Quello di Fazio è il Festival dei bisognosi

di Lidia Lombardi

Dario Salvatori sta alla storia della musica leggera come Mike Bongiorno a quella del quiz. O come Giulio Andreotti a quella dell’Italia secondo Novecento. Un monumento. Non per niente il suo nuovo libro, Il dizionario della canzone, è molto più di un’antologia nella quale racconta, una per una, 12 mila canzoni. Proprio questa sua attitudine alla misura rende insolito il vigore con il quale critica – dopo aver definito la Littizzetto “cessa arrapata” su Unomattina – Sanremo 2014. Una kermesse che conosce come le sue tasche, per averla vissuta dai mitici Sessanta.
Salvatori, perché quest’anno il Festival piace meno?
“Perché Fabio Fazio ha voluto confezionarlo a propria immagine, senza ascoltare nessuno, imponendo il proprio cast e la propria scaletta. Ha fatto come gli è parso e piaciuto. Ogni errore è imputabile a lui. Ha scelto le canzoni una per una. E ha mandato in gara una schiera di bisognosi”.
Bisognosi?
“Bisognosi di rilancio della propria carriera. Da Ron, che ha cominciato quarant’anni fa, a Giusi Ferreri. Allo stesso Franckie Hi Nrg, che da vent’anni ci prova con il rap e che ha creato, con Pedala, un pezzo paraculo. Invece di essere al servizio di Sanremo mettono Sanremo al proprio servizio”.

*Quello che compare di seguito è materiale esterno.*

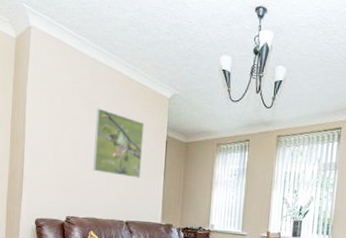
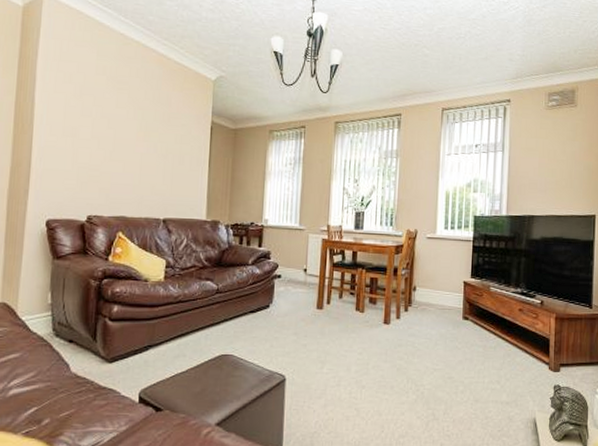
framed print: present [93,108,144,178] -> none [122,89,185,169]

Si dice però che solo dopo una settimana di ascolto il pubblico si affeziona alle canzoni.
“Sa che cosa penso? Che non canteremo nessuna di loro e che le sentiremo poco perfino nelle radio”.
Eppure il direttore di Rai1 Giancarlo Leone si è già sbilanciato a proporre a Fazio la conduzione del Festival 2015.
“Ci vuole un bel coraggio. E un bel coraggio avrebbe Fabio ad accettare. Un crollo di nove punti rispetto allo scorso anno non è cosa da niente. Eppure nessuno si è ufficialmente fatto domande sulla débacle. I giornalisti nicchiano, conformisticamente. Nella sala stampa dell’Ariston si assiste ogni giorno a una standing ovation in casa”.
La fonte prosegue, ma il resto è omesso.